Individueller Austausch mit dem Kanton Waadt (Vaud) in der französischsprachigen Schweiz
Ich höre immer wieder Klagen von SchülernInnen und Eltern, daß es so wenig Austauschmöglichkeiten für Schüler/Innen gibt, die nicht den bilingualen Zweig besuchen. Deshalb möchte ich die Gelegenheit nutzen, an dieser Stelle auf den individuellen Austausch mit Schülern und Schülerinnen des Kantons Waadt (Vaud) in der französischsprachigen Schweiz hinzuweisen, der seit 2 Jahren besteht und jeweils 2 Wochen dauert. Dieser Austausch steht allen Schülern und Schülerinnen der Klassen 7 - 13 (bilingualer Zweig auch schon ab Kl. 6) offen, die Französisch lernen, also egal ob im bilingualen Zweig oder als 1., 2. oder gar 3. Fremdsprache.
Da es sich bei diesem Austausch allerdings nicht um eine schulische Veranstaltung handelt, müssen die TeilnehmerInnen dafür einen Teil ihrer Ferien (Ostern, Sommer) "opfern". Wenn aber die o. g. Klagen wirklich ernst gemeint sind und die Teilnahme an einem Schüleraustausch nicht nur als willkommene Gelegenheit dienen soll, dem Schulalltag endlich einmal für eine kurze Weile entfliehen zu können, dann dürfte dieses "Opfer" wohl nicht allzu groß sein.

| Aufgabe A |
Zähle alle Wege auf, Französisch zu lernen, die der Text über den Austausch mit dem Kanton Waadt als Voraussetzung für die Teilnahme nennt.
| Aufgabe B |
Setze den Text über den Austausch mit dem Kanton Waadt im Anschluss an seinen letzten Satz fort.
Das anschließende Material stammt aus einer anderen Quelle.

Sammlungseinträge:
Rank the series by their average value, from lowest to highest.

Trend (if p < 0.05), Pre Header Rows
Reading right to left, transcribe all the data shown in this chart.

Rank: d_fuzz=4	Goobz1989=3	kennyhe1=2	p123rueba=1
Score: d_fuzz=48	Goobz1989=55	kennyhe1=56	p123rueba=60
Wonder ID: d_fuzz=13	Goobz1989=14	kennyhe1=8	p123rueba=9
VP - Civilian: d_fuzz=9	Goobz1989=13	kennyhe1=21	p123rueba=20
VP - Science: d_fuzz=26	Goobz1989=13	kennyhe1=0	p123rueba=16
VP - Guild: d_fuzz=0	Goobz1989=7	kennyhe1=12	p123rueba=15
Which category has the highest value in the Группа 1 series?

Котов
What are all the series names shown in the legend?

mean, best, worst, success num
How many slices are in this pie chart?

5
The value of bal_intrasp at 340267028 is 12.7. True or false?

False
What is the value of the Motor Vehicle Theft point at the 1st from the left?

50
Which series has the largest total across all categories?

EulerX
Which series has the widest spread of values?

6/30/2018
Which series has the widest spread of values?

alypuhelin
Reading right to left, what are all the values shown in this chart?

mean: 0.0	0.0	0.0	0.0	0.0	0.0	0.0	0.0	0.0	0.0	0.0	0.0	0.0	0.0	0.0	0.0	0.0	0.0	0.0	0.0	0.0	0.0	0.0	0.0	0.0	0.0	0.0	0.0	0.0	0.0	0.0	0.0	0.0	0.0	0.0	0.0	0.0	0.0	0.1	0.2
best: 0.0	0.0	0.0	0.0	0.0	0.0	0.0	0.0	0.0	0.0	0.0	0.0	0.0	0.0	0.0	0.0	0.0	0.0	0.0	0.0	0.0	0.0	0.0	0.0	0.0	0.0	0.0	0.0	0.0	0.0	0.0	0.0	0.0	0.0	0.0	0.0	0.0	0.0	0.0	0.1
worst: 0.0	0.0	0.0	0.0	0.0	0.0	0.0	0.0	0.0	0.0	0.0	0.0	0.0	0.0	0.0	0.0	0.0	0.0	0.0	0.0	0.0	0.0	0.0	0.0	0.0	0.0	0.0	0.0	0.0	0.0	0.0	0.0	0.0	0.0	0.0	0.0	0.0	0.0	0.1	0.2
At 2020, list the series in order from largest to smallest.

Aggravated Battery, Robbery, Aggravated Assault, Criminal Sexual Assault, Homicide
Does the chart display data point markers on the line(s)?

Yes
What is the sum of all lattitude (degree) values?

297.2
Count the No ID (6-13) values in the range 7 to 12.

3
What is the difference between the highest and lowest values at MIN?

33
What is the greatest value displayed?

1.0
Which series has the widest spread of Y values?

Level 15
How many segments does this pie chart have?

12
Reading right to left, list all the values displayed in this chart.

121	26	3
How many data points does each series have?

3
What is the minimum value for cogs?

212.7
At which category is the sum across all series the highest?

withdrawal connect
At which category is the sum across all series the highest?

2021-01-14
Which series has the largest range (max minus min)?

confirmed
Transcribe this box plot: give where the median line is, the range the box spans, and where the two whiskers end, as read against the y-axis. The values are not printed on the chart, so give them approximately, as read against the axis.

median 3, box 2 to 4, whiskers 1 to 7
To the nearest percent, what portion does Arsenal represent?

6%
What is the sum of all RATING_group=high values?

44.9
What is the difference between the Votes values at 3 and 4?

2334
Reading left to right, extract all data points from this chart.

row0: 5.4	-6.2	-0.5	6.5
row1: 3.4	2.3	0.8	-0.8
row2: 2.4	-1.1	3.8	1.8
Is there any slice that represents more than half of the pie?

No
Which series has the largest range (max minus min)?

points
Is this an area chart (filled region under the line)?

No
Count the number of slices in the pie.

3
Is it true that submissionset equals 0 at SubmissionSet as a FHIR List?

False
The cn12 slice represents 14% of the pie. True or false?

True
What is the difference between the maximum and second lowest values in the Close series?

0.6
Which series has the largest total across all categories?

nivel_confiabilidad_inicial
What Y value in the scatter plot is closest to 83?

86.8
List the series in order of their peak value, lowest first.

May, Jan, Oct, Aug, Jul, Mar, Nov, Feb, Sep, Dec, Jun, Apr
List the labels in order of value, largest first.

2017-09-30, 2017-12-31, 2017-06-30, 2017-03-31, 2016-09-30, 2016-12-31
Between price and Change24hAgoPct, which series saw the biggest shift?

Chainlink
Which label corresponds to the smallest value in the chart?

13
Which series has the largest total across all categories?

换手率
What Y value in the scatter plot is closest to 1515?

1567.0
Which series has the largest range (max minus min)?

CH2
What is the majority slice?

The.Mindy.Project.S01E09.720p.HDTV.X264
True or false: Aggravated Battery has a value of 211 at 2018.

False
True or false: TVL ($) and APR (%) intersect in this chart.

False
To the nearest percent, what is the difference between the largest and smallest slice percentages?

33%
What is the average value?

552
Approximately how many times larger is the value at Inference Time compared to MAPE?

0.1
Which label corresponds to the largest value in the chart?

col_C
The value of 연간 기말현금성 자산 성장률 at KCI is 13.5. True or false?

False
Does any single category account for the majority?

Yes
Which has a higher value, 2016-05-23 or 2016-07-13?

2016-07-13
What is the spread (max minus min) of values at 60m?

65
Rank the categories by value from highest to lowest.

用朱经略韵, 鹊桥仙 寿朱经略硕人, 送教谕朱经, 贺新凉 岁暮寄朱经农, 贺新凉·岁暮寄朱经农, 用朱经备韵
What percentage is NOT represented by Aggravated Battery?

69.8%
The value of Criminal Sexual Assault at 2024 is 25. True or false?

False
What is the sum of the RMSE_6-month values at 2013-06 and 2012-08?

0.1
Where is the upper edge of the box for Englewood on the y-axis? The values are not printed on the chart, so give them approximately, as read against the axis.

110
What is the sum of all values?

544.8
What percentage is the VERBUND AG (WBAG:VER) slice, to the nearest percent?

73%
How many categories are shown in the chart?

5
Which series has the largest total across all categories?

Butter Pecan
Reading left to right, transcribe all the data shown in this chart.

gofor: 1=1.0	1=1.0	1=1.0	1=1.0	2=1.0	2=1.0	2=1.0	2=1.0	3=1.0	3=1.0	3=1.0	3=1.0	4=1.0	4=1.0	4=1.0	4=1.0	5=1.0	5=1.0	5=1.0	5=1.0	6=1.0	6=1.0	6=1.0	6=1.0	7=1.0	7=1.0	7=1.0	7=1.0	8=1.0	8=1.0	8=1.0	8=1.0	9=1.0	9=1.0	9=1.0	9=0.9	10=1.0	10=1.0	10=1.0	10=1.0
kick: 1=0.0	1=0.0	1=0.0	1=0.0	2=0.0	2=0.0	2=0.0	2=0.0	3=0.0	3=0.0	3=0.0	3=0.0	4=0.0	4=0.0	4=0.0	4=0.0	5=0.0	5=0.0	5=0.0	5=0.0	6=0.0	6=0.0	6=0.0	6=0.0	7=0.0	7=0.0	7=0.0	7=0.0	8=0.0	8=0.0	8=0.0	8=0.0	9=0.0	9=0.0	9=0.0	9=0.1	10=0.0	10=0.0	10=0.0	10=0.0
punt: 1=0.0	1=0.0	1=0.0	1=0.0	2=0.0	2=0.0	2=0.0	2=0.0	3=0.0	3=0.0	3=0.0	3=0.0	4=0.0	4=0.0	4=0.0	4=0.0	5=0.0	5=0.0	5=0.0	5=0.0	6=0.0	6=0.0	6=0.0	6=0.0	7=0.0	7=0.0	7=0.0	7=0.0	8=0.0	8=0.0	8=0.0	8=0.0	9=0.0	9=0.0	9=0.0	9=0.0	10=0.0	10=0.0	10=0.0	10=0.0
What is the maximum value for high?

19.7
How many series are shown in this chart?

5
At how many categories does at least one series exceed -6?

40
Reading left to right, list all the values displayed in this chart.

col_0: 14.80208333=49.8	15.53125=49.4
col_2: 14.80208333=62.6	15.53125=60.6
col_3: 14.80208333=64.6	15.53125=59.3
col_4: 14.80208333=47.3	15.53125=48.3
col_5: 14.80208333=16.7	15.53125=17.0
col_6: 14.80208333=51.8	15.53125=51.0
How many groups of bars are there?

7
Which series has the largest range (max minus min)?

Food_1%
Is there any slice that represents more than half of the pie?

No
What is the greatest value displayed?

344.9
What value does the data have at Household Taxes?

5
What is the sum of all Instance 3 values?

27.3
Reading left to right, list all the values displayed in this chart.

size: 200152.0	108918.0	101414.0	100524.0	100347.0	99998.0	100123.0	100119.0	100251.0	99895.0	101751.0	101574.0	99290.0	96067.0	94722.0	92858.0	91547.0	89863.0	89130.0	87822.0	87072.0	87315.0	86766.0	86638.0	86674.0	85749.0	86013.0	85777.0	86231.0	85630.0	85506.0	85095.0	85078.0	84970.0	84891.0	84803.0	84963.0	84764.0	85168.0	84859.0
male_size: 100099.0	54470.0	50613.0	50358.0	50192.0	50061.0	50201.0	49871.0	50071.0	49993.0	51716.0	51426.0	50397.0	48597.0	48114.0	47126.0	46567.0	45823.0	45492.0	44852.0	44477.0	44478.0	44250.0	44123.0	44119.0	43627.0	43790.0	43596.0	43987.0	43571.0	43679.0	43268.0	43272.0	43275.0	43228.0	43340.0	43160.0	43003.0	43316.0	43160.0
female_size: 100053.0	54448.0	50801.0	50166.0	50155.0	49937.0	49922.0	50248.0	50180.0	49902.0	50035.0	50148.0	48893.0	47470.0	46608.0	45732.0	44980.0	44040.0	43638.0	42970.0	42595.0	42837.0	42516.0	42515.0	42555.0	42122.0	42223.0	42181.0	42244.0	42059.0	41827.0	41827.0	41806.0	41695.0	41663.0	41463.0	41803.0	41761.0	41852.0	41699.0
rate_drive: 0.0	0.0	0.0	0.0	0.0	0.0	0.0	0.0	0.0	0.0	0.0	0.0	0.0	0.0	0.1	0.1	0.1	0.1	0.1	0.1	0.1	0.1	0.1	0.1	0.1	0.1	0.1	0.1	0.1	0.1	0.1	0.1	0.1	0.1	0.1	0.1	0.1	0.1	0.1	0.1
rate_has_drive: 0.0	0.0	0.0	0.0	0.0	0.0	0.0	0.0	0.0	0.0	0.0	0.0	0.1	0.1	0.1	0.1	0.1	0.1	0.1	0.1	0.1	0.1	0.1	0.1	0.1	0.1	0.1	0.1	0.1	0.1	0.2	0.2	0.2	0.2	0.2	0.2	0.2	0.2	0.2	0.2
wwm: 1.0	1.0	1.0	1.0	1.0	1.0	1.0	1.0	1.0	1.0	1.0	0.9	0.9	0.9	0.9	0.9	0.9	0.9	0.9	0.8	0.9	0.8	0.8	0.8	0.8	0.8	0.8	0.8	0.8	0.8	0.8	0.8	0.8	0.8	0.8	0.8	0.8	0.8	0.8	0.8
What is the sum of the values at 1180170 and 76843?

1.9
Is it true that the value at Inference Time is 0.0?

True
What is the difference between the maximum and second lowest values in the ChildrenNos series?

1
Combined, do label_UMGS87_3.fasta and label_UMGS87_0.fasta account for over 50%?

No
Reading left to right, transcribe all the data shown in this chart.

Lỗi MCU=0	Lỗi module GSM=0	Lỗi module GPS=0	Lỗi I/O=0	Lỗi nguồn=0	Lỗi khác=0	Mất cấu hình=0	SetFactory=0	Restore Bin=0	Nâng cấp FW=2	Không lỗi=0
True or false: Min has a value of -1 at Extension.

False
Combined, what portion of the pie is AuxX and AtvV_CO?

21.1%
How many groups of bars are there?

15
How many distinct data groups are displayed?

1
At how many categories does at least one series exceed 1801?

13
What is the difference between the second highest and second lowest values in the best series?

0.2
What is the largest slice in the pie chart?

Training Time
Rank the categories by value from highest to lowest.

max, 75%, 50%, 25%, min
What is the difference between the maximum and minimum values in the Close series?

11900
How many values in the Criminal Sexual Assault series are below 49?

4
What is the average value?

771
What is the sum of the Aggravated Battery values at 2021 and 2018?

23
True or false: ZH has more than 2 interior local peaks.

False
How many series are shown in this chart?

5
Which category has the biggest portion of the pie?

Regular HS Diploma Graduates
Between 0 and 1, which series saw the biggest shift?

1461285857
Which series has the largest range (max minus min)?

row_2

| Deine Antwort A |
Teilnehmen kann, wer Französisch im bilingualen Zweig, als 1. Fremdsprache, als 2. Fremdsprache oder als 3. Fremdsprache lernt.

| Deine Antwort B |
Individueller Austausch heißt also, daß die Verantwortung für den Aufenthalt der AustauschpartnerInnen, die Programmgestaltung und die Reise ganz bei den TeilnehmerInnen selbst liegt. Wenn genügend SchülerInnen teilnehmen, helfe ich gern bei der Organisation einer Gruppenfahrkarte. Da es einen direkten Zug von Mainz nach Lausanne gibt, wo die TeilnehmerInnen von ihren Gasteltern abgeholt werden, ist die Fahrt in der Gruppe völlig unproblematisch. Für diesen individuellen Austausch ist in der Schweiz Herr Maffli zuständig, der ja auch den Austausch der bilingualen Jahrgangsstufe 8 mit dem Collège Montreux-Est organisiert.
Der Vorteil dieses Austausches besteht darin, daß die Teilnehmer/Innen einzeln über das ganze Kanton verteilt sind und somit in der Regel keinen Kontakt mit ihren deutschen Mitschülern und Mitschülerinnen haben. Das ist die beste Möglichkeit, die Sprachkenntnisse zu verbessern sowie Land und Leute besser kennenzulernen. Herr Maffli und ich würden uns freuen, wenn von dieser Chance noch mehr Gebrauch gemacht würde. Ich bin der Meinung, daß es kein besseres Projekt für den Fremdsprachenunterricht gibt als einen Schüleraustausch.